Bookings for capesize vessels to deliver cargoes to China rose 20 percent last month, according to figures from a unit of the world’s biggest shipbroker.
Raw-materials producers and traders hired 65 such vessels to make shipments to China, compared with 54 in December, data from Clarkson Research Services Ltd. showed. Capesizes typically haul coal and iron ore to make steel. China is the world’s biggest steel producer.
The data provide a snapshot of single-voyage, or spot, charters. They exclude long-term freight contracts that commodity producers and steel mills may have in place, and may be incomplete because brokers and traders are free to leave shipping deals unreported.

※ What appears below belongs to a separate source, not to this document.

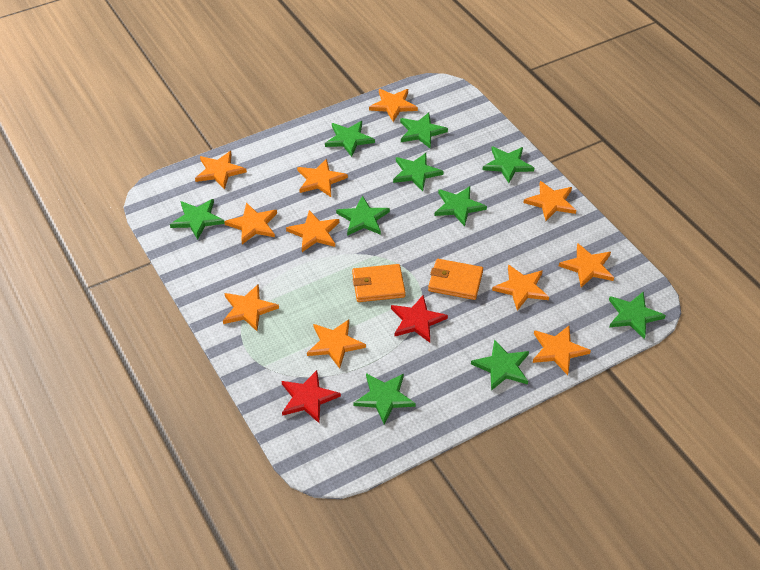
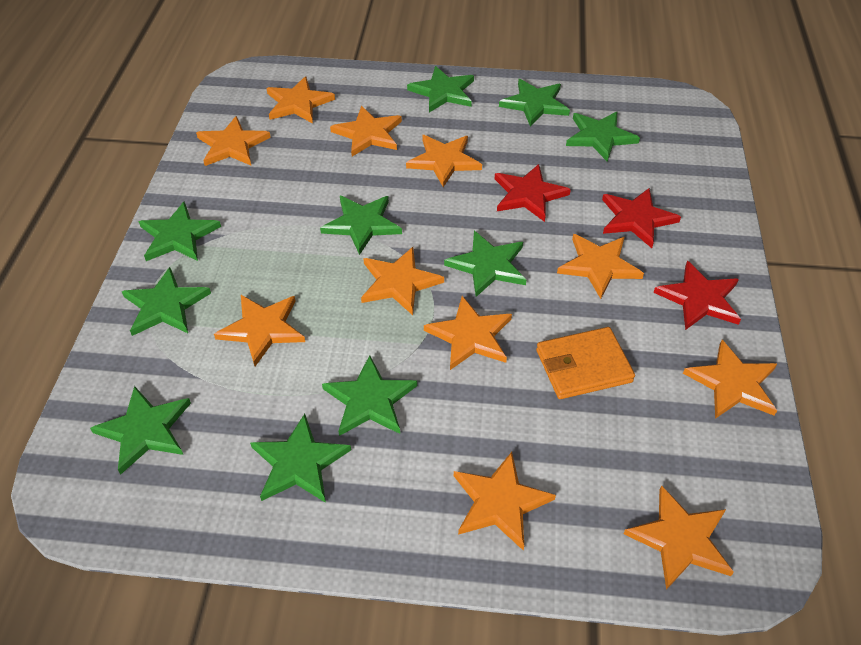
orange wallet: 2 -> 1
red star: 2 -> 3

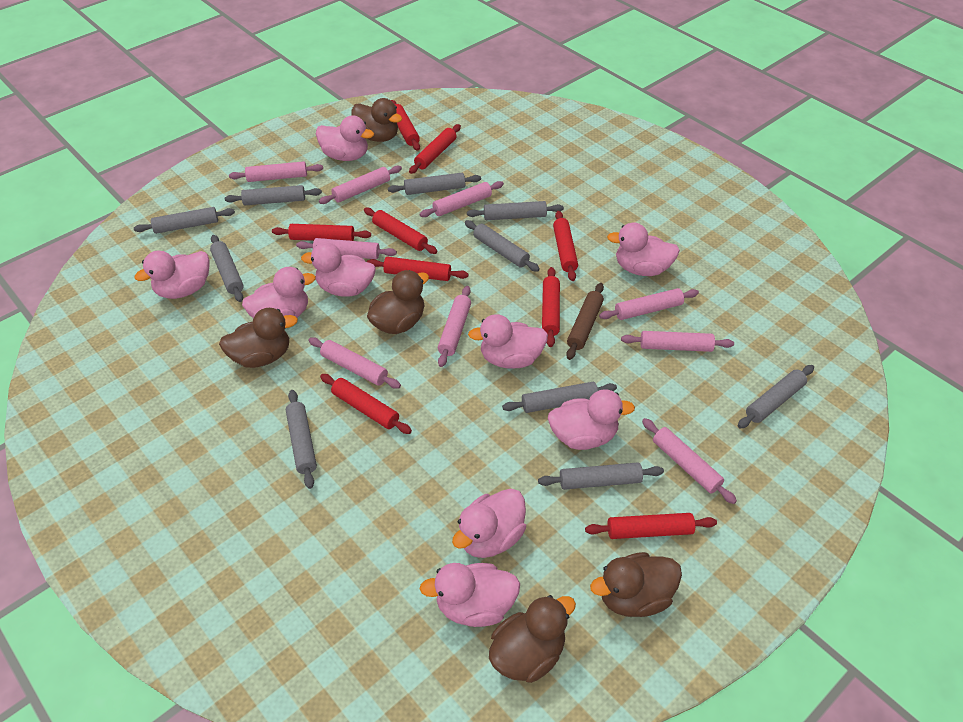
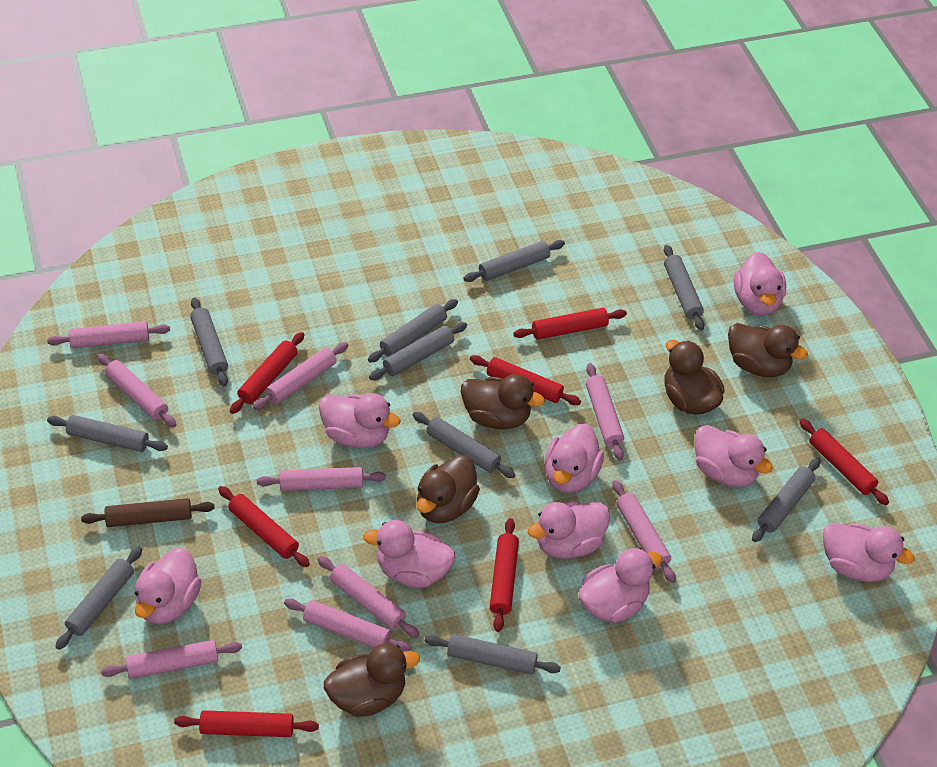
red rolling pin: 9 -> 7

Lease rates for capesizes dived 70 percent in January to $5,910 a day, according to the Baltic Exchange in London. That compares with operating costs of about $7,000 as estimated by Dag Kilen, an analyst at RS Platou Markets AS in Oslo. The ships are too big to fit through the Panama Canal and must sail around South America’s Cape Horn or South Africa’s Cape of Good Hope.
Capesizes, the largest vessels tracked by the Baltic Dry Index of commodity-shipping costs, have a carrying capacity of at least 100,000 deadweight tons, according to Clarkson Research Services, a unit of London-based Clarkson Plc.